## What the task asks
Please rewrite the listing below, changing "slices" to "wedges" wherever it occurs and leaving everything else untouched.

## Task material
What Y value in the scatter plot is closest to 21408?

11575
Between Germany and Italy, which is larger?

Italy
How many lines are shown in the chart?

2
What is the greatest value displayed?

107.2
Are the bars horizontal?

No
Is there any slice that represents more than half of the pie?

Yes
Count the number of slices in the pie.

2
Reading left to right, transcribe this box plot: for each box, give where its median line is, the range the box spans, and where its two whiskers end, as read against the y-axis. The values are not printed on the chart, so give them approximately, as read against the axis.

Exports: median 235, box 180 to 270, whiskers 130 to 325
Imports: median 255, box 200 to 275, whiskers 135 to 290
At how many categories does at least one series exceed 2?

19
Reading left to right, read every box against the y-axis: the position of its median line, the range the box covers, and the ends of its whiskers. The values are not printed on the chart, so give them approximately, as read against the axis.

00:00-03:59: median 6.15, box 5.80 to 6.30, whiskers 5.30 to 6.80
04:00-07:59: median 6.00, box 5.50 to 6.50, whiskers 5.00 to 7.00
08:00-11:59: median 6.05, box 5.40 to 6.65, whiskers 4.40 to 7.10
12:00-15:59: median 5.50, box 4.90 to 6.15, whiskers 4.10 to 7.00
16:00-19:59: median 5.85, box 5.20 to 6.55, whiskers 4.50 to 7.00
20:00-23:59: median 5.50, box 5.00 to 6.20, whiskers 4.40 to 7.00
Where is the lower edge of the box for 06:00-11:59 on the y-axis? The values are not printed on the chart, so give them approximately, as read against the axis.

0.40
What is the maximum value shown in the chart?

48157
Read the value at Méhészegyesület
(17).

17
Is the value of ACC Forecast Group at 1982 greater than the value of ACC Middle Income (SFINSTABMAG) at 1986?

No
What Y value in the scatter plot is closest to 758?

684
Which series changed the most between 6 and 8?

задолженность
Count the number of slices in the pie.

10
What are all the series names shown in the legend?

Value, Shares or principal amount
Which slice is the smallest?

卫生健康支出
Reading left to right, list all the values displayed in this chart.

## Response to the exercise
What Y value in the scatter plot is closest to 21408?

11575
Between Germany and Italy, which is larger?

Italy
How many lines are shown in the chart?

2
What is the greatest value displayed?

107.2
Are the bars horizontal?

No
Is there any slice that represents more than half of the pie?

Yes
Count the number of wedges in the pie.

2
Reading left to right, transcribe this box plot: for each box, give where its median line is, the range the box spans, and where its two whiskers end, as read against the y-axis. The values are not printed on the chart, so give them approximately, as read against the axis.

Exports: median 235, box 180 to 270, whiskers 130 to 325
Imports: median 255, box 200 to 275, whiskers 135 to 290
At how many categories does at least one series exceed 2?

19
Reading left to right, read every box against the y-axis: the position of its median line, the range the box covers, and the ends of its whiskers. The values are not printed on the chart, so give them approximately, as read against the axis.

00:00-03:59: median 6.15, box 5.80 to 6.30, whiskers 5.30 to 6.80
04:00-07:59: median 6.00, box 5.50 to 6.50, whiskers 5.00 to 7.00
08:00-11:59: median 6.05, box 5.40 to 6.65, whiskers 4.40 to 7.10
12:00-15:59: median 5.50, box 4.90 to 6.15, whiskers 4.10 to 7.00
16:00-19:59: median 5.85, box 5.20 to 6.55, whiskers 4.50 to 7.00
20:00-23:59: median 5.50, box 5.00 to 6.20, whiskers 4.40 to 7.00
Where is the lower edge of the box for 06:00-11:59 on the y-axis? The values are not printed on the chart, so give them approximately, as read against the axis.

0.40
What is the maximum value shown in the chart?

48157
Read the value at Méhészegyesület
(17).

17
Is the value of ACC Forecast Group at 1982 greater than the value of ACC Middle Income (SFINSTABMAG) at 1986?

No
What Y value in the scatter plot is closest to 758?

684
Which series changed the most between 6 and 8?

задолженность
Count the number of wedges in the pie.

10
What are all the series names shown in the legend?

Value, Shares or principal amount
Which slice is the smallest?

卫生健康支出
Reading left to right, list all the values displayed in this chart.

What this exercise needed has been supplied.